My twelve-year-old-sister recently opened an Instagram account, and my Mum, unbeknownst to her, assigned me the responsibility of ‘paedo-monitor.’ This involved my perusing the account on a regular basis, and raising a code red in the event of any potential grooming.
I am pleased to announce that Kitty’s account has indeed remained unsullied by paedophilic activity. However, I have come across activity that has caused me to vom in my own mouth. It is that prevalent that somebody needs to coin a term for it.
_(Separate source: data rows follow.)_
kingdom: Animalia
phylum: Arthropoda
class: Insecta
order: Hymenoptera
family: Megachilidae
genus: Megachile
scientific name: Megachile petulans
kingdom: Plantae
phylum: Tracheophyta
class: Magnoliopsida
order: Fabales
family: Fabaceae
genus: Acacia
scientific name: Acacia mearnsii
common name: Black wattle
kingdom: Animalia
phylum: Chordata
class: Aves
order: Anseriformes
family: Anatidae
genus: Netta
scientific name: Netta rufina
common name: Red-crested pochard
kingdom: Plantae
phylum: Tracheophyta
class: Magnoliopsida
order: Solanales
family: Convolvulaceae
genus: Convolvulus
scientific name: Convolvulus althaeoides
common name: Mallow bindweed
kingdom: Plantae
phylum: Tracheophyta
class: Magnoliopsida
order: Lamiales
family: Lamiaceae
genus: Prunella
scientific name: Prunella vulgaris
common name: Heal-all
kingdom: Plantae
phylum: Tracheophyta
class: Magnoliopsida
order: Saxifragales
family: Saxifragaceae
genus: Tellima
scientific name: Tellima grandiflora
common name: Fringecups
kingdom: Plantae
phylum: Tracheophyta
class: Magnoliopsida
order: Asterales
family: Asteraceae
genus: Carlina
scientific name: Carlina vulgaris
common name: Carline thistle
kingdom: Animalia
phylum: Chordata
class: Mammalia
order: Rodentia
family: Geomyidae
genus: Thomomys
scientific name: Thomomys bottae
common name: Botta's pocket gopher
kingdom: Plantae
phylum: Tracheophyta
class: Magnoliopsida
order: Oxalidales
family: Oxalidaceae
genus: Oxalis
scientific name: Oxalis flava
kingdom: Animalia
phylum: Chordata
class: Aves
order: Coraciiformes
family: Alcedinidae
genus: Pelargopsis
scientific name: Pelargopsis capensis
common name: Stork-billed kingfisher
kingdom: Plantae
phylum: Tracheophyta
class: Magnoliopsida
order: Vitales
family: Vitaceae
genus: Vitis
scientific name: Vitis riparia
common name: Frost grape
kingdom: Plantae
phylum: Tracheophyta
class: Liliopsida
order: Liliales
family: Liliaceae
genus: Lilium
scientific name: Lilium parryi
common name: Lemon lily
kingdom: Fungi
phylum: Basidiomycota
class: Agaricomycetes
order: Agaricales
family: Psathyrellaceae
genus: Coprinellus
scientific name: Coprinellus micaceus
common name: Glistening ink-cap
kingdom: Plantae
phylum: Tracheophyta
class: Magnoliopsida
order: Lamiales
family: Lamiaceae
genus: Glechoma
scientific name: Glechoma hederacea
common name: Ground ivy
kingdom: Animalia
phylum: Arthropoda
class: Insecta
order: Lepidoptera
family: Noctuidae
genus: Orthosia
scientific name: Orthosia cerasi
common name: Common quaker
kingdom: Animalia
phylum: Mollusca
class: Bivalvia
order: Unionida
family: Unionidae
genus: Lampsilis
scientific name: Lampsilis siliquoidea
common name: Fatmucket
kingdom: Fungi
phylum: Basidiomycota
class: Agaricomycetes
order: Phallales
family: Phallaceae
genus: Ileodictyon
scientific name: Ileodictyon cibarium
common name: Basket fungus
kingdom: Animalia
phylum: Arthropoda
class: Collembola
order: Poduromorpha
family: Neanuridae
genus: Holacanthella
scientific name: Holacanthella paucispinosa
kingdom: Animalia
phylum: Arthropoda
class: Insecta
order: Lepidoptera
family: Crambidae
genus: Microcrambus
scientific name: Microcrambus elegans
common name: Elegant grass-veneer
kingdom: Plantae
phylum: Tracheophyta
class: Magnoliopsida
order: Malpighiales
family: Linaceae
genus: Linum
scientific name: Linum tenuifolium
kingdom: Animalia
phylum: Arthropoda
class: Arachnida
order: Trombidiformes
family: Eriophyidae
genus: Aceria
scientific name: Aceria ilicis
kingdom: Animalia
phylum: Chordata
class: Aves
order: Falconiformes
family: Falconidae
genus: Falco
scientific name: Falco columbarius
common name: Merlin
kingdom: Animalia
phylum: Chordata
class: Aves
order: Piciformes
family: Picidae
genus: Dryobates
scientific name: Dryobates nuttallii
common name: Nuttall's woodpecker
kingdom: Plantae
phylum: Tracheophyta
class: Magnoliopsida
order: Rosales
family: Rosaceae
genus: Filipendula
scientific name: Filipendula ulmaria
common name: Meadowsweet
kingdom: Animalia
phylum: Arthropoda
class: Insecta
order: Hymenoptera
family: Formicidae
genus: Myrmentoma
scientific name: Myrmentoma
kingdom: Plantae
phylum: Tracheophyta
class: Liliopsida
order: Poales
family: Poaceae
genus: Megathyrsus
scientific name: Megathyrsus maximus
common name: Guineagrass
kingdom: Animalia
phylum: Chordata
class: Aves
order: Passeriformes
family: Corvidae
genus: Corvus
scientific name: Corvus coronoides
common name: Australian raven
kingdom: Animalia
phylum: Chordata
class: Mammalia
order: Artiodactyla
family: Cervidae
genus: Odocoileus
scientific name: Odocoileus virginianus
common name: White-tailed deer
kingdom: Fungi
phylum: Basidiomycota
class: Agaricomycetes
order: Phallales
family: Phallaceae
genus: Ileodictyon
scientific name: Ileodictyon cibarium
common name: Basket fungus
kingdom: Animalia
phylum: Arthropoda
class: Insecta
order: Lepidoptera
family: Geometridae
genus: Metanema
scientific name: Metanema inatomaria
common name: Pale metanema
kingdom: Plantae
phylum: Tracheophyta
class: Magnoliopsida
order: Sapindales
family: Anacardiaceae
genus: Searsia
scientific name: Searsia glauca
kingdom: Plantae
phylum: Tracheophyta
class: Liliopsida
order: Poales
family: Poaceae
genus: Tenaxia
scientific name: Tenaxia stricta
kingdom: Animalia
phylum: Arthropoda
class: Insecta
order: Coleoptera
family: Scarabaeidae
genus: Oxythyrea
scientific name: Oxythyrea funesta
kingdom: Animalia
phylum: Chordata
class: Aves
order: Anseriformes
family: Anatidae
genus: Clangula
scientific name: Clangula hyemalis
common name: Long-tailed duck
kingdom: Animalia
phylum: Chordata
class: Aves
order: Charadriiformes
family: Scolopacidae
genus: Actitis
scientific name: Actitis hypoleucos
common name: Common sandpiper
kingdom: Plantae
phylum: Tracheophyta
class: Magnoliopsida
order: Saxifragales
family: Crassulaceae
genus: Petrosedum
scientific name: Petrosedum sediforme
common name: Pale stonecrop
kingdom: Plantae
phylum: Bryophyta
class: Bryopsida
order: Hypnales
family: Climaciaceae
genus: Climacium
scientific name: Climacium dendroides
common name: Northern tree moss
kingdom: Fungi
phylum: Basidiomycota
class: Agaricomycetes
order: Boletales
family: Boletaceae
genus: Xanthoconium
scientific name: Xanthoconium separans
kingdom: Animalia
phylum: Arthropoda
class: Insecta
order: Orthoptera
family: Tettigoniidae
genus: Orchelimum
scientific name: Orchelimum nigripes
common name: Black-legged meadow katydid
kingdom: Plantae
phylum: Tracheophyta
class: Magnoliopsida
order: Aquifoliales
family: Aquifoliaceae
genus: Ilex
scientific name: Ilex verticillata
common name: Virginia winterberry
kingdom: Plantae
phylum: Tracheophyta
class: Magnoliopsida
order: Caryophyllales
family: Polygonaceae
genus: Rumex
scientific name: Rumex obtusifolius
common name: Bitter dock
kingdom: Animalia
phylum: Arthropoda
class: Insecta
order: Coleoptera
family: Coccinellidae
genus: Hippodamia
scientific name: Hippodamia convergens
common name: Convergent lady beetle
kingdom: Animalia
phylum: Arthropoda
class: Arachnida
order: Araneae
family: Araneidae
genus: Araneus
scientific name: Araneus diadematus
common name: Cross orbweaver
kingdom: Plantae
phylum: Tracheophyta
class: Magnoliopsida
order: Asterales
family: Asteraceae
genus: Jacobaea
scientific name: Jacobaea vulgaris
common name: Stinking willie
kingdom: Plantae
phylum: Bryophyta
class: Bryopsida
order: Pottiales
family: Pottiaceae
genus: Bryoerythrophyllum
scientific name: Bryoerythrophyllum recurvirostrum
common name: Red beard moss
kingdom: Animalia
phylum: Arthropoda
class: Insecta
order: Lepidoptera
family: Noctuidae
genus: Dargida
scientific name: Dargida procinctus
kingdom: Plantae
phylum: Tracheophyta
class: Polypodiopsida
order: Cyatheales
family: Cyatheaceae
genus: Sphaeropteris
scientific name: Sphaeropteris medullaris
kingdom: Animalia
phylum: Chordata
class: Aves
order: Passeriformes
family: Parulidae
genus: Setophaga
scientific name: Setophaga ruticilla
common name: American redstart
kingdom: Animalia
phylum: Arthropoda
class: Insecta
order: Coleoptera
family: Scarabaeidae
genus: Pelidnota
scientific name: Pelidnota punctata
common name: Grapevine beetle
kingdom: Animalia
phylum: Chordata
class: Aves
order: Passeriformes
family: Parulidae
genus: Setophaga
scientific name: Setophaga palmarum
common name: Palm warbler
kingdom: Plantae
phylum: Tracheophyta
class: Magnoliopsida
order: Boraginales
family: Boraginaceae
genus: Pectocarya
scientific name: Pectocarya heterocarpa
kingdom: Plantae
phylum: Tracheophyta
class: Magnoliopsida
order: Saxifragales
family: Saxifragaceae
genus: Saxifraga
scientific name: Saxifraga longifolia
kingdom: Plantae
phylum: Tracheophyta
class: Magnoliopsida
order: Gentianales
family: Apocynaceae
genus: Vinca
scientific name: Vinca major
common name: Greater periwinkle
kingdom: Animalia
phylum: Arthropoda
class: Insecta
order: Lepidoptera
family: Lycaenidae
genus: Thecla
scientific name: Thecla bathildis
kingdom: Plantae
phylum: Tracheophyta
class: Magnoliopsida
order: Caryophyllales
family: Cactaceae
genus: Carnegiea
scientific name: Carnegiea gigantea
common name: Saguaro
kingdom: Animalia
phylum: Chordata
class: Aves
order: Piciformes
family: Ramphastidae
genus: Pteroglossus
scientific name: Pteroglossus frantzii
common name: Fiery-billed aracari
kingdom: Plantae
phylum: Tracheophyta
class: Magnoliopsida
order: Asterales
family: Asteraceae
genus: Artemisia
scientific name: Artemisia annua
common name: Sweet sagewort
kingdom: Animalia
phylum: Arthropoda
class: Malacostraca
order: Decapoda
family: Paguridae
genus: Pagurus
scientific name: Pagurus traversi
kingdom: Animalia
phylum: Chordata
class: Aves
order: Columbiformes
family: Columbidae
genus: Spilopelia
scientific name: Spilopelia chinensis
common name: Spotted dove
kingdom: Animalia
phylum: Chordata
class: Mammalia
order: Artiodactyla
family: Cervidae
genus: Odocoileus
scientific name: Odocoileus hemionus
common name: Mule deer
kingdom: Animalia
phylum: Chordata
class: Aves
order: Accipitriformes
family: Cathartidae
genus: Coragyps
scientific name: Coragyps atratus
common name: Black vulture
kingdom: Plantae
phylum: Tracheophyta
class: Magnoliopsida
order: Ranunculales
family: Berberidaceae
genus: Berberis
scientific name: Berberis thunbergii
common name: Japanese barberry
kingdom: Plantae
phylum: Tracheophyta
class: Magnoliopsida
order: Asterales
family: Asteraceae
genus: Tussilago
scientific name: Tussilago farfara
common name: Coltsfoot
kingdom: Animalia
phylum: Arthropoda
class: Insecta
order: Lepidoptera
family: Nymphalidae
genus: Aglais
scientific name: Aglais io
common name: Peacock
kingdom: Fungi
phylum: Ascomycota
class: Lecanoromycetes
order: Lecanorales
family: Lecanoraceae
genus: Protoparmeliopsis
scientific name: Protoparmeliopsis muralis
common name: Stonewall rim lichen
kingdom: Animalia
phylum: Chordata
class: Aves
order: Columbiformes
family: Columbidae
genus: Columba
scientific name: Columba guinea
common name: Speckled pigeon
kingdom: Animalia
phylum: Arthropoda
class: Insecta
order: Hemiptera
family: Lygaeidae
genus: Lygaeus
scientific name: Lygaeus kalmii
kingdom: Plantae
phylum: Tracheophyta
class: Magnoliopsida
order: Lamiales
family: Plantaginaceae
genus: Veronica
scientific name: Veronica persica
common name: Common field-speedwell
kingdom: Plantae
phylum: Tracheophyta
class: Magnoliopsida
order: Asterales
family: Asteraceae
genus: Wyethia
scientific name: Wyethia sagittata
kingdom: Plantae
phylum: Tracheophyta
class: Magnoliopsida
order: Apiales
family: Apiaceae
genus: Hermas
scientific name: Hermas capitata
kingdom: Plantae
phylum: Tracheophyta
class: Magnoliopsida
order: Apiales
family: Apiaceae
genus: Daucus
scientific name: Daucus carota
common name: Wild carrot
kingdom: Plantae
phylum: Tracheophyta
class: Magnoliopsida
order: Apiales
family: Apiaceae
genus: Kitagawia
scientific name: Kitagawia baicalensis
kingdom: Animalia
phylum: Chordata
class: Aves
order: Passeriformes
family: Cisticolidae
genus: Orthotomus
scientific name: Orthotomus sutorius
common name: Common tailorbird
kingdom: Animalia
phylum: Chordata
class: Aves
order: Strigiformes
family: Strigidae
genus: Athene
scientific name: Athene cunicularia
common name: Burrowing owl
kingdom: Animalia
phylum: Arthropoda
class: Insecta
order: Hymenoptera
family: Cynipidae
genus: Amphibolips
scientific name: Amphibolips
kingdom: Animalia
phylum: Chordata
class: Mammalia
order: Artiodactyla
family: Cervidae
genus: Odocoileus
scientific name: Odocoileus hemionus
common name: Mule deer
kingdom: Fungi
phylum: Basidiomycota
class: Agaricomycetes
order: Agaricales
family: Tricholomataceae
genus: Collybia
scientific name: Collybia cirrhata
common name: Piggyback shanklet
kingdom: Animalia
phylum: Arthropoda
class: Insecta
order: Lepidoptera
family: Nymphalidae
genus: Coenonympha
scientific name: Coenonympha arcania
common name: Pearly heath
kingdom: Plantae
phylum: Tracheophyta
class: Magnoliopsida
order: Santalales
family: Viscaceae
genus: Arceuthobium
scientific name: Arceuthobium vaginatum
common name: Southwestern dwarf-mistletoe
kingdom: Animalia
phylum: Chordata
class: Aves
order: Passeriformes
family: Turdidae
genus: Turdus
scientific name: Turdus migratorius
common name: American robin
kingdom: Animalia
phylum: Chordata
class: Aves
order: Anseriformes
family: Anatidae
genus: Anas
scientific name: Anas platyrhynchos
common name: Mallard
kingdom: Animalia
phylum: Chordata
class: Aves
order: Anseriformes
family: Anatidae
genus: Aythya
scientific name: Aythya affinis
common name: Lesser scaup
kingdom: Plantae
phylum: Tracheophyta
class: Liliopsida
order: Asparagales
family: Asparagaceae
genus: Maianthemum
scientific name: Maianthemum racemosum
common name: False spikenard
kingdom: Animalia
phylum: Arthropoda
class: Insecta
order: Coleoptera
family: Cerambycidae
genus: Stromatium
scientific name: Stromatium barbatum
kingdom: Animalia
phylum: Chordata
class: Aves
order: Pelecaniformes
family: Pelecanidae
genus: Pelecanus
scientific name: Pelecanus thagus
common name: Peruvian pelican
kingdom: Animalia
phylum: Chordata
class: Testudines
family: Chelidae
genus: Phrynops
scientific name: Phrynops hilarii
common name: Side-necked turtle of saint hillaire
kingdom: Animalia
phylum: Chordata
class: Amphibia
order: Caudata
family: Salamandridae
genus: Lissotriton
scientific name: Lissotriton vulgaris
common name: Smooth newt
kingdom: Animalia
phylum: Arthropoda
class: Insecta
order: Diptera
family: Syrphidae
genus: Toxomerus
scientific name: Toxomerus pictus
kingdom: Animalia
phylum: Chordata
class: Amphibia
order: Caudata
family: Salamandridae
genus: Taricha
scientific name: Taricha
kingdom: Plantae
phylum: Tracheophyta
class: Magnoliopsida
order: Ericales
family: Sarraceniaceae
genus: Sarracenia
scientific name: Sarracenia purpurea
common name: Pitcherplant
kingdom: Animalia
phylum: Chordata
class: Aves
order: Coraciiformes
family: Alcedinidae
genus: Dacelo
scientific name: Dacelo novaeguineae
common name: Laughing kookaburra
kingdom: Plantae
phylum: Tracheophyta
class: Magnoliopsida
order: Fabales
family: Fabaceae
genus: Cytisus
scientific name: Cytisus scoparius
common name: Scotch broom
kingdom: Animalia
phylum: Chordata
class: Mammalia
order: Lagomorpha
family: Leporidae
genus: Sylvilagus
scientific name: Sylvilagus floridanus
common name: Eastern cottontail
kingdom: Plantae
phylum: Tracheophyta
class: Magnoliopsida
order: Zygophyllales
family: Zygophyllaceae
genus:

I am sure everybody knows what I refer to when I say, selfies-taken-from-a-slightly-irregular-angle-filtered-in-Sutro-with-the-subject-glancing-away-from-the-lens-and-holding-a-hand-up-to-the-face-in-an-effort-to-appear-vulnerable-and-soulful-with-some-super-poetic-song-lyric-caption-like-‘you’re-trying-to-save-me-stop-holding-your-breath-’in-pink-Georgia-Italic-font.
What yanks on my gag reflex even more is the comments underneath such photography. These range from, ‘stunning babes <3,’ to ‘ohmygosh get ugly biatch! ;)’ Naturally, responses from the subject look something like: ‘shut up, you’re way prettier than me!’ and ‘please. I’m so ugly :/ <3’
This saccharine bullshit did get me thinking. Why are we so adamant that ‘everybody is beautiful?’ Why are we so invested in publicly and cloyingly validating physical beauty?
Beauty is a subjective word. It means a lot of things to a lot of people. If we are to consider it in its deeper meaning, yes, almost everybody has personal attributes that are admirable, desirable even.
However, I don’t think that the ‘everybody is beautiful’ trend, as outlined above, refers to anything but superficial beauty. This is sticky, because physical beauty is variable, of course it is. But then again, it is incredibly scientific. Sorry not sorry, but certain superficial characteristics are quantifiable, and pretty much unanimously attractive, physical facial symmetry, for one.
Superficially, some people are not beautiful. We can offset as many inspirational quotes against as many scenic backdrops as we like – ‘everybody is a stunner’ – but actually, it just isn’t true. And we know it. But guess what? It’s okay to admit it.
I have small tits, for example. They aren’t beautiful. I lost sleep over this when I was growing up. Upon confiding in my school friends, I was told it was fine, and that I was, ‘stunning babes.’ Unsurprisingly, this was not helpful. What was helpful was my Mum’s response, which was far kinder in its honesty. ‘You’re never going to look like Jessica Rabbit, so do us a favor, and stop feeling sorry for yourself girl. You have so much more going for you.’
Honesty can be upsetting. Undoubtedly, some readers will be upset by the frankness of this article. But this is the issue: why? Physical beauty is secondary, tertiary, insignificant even, compared with qualities like generosity, empathy, compassion and kindness. Imaginativeness, adventurousness, loyalty, open-mindedness, tolerance, and forgiveness.
Why not invest time in reminding each other that we all have the capacity to be, basically, a good person? Because that we can all be.